A BARNSLEY Council-run children’s home has been deemed to have ‘serious and widespread failures’ - which include locking food items away from the youngsters - according to an Ofsted report.
The home, which hasn’t been named, has been ranked ‘inadequate’ in the latest inspection which occurred in July - and was published earlier this week.
In the previous three inspections the children’s home had been ranked as ‘good’ but the latest report states that ‘welfare is not promoted or safeguarded and the care and experiences of children and young people are poor and they are not making progress’.
The home is registered to provide care for up to five children with emotional and behavioural difficulties and at the time of inspection there were five living at the home.
But there are a number of problems that have been identified with the home - from dirty bedrooms to broken beds.
An Ofsted report states: “The condition of the home is extremely poor.
“Some areas of the home are unsafe. The children’s bedrooms are dirty, and one bedroom had no furniture other than a bed.
“One child told the inspector that his bed has been broken for over six months.
“The poor condition of the home does not provide children with an environment where they can feel safe, valued or have a sense of belonging.
“The inspector identified that some food items are routinely kept in a locked cabinet in the staff sleeping room. This practice does not promote a homely and loving atmosphere for children.”
Children and young people are also not helped and protected at the home according to the report, and ‘missing from home’ protocols are not up-to-date.
One of the children - who had a history of going missing - didn’t have a protocol in place and two other documents had photos of children on them which were significantly out-of-date.
Staff training has been deemed to be significantly out of date which leaves the children at risk of ‘significant harm’ - and there’s even been occasions where the children have gone missing but staff haven’t been able to find them due to ‘insufficient staff’.
“Staff do not have up to date safeguarding, first aid, behaviour management or fire safety training,” the report added.
“Not all staff have attended medication training. However, on occasions they have been responsible for administering medication.
“Staff reported that they have been unable to access training due to staff shortages. This lack of essential training leaves children at risk of significant harm.
“There have been occasions where there has been insufficient staff to meet the children’s needs.
“For example, when one of the children went missing from the home staff were unable to look for them due to insufficient staff cover.
“This leaves children at risk of harm.”
The home has been given a number of requirements that it needs to comply with by September 24.
Coun Trevor Cave, cabinet spokesperson for children’s services, said: “We accept full responsibility for the OFSTED report of our children’s home.
“While we are disappointed to read the findings in the report, we are wholly committed to rectifying the concerns identified. We’ve already implemented many improvements and have a clear action plan in place.
“This is a home to five young people in our borough, and we want them to have every opportunity to succeed and live a fulfilling life. We will do everything we can to ensure children feel safe and looked after while in our care.

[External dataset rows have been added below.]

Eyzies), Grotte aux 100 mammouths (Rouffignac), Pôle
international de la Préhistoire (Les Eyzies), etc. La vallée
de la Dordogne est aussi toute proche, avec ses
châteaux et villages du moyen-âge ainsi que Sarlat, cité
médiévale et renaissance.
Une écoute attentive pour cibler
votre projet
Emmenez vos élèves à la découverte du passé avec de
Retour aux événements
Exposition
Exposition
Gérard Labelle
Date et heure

“The children received a letter from the inspector so their views are being heard in making all of the required improvements.
“The improvement plan is progressing with pace and progress, with many of the identified areas for consideration already completed.
“We’re making the necessary repairs to the building, redecorating and refurbishing the children’s rooms in the style that they want and the garden has been made safe.
“Children’s files have been audited and updated, and training is taking place.
“We’ve also set up a school holidays activities programme for the children, aligned with their interests and hobbies.
“Officers will report to the council’s Corporate Parenting Panel on the progress of the improvement plan and future inspection reports.
“We’ll be monitoring improvements closely to make sure the home is a safe, happy and nurturing place to live.”